Try it:
As an exercise, transcribe the data below in full and exactly, omitting pictures.

[[ Records to process, beginning ]]

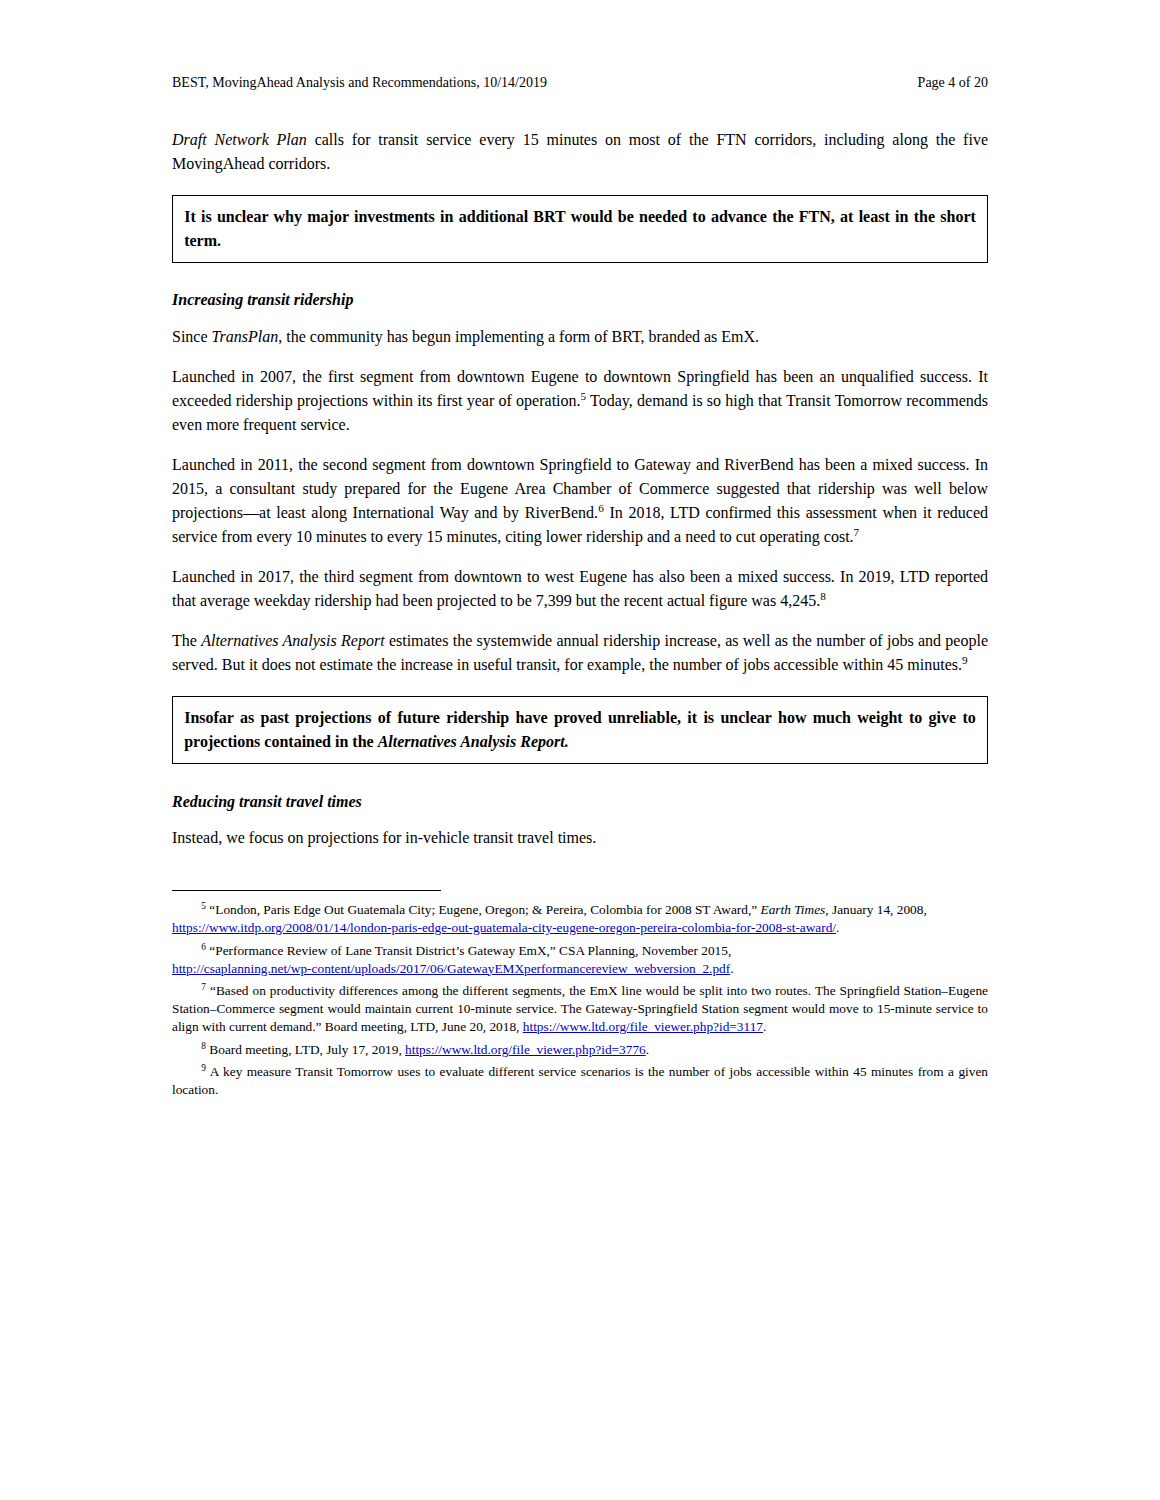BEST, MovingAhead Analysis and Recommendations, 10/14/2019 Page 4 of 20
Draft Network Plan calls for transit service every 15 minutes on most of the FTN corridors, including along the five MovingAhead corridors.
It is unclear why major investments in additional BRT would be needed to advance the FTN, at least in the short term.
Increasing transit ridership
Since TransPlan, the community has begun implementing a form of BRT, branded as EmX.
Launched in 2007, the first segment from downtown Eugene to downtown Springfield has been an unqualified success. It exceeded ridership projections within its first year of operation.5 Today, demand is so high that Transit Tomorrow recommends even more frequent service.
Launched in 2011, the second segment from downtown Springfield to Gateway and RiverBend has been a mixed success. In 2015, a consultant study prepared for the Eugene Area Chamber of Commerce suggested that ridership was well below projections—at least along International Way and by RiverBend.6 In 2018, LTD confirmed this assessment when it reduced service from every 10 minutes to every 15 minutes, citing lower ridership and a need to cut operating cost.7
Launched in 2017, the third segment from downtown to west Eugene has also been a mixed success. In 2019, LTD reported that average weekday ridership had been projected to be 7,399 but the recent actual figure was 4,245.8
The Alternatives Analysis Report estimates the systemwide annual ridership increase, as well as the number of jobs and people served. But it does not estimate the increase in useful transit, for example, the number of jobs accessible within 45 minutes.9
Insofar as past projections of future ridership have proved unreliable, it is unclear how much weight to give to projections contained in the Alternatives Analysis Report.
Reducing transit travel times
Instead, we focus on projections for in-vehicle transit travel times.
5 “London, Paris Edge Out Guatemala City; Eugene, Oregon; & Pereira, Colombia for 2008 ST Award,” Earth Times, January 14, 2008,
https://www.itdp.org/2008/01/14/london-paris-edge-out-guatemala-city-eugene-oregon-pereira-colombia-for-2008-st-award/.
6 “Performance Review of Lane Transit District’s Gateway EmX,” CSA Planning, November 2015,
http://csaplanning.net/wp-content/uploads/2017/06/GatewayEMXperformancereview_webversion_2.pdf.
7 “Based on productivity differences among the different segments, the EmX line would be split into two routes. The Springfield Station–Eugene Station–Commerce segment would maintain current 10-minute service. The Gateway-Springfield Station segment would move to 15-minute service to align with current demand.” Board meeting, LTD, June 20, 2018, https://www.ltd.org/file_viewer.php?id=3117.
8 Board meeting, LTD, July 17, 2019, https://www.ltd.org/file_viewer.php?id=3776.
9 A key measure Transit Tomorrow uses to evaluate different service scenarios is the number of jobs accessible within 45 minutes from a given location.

[[ Records to process, end ]]

Response:
BEST, MovingAhead Analysis and Recommendations, 10/14/2019 Page 4 of 20
Draft Network Plan calls for transit service every 15 minutes on most of the FTN corridors, including along the five MovingAhead corridors.
It is unclear why major investments in additional BRT would be needed to advance the FTN, at least in the short term.
Increasing transit ridership
Since TransPlan, the community has begun implementing a form of BRT, branded as EmX.
Launched in 2007, the first segment from downtown Eugene to downtown Springfield has been an unqualified success. It exceeded ridership projections within its first year of operation.5 Today, demand is so high that Transit Tomorrow recommends even more frequent service.
Launched in 2011, the second segment from downtown Springfield to Gateway and RiverBend has been a mixed success. In 2015, a consultant study prepared for the Eugene Area Chamber of Commerce suggested that ridership was well below projections—at least along International Way and by RiverBend.6 In 2018, LTD confirmed this assessment when it reduced service from every 10 minutes to every 15 minutes, citing lower ridership and a need to cut operating cost.7
Launched in 2017, the third segment from downtown to west Eugene has also been a mixed success. In 2019, LTD reported that average weekday ridership had been projected to be 7,399 but the recent actual figure was 4,245.8
The Alternatives Analysis Report estimates the systemwide annual ridership increase, as well as the number of jobs and people served. But it does not estimate the increase in useful transit, for example, the number of jobs accessible within 45 minutes.9
Insofar as past projections of future ridership have proved unreliable, it is unclear how much weight to give to projections contained in the Alternatives Analysis Report.
Reducing transit travel times
Instead, we focus on projections for in-vehicle transit travel times.
5 “London, Paris Edge Out Guatemala City; Eugene, Oregon; & Pereira, Colombia for 2008 ST Award,” Earth Times, January 14, 2008,
https://www.itdp.org/2008/01/14/london-paris-edge-out-guatemala-city-eugene-oregon-pereira-colombia-for-2008-st-award/.
6 “Performance Review of Lane Transit District’s Gateway EmX,” CSA Planning, November 2015,
http://csaplanning.net/wp-content/uploads/2017/06/GatewayEMXperformancereview_webversion_2.pdf.
7 “Based on productivity differences among the different segments, the EmX line would be split into two routes. The Springfield Station–Eugene Station–Commerce segment would maintain current 10-minute service. The Gateway-Springfield Station segment would move to 15-minute service to align with current demand.” Board meeting, LTD, June 20, 2018, https://www.ltd.org/file_viewer.php?id=3117.
8 Board meeting, LTD, July 17, 2019, https://www.ltd.org/file_viewer.php?id=3776.
9 A key measure Transit Tomorrow uses to evaluate different service scenarios is the number of jobs accessible within 45 minutes from a given location.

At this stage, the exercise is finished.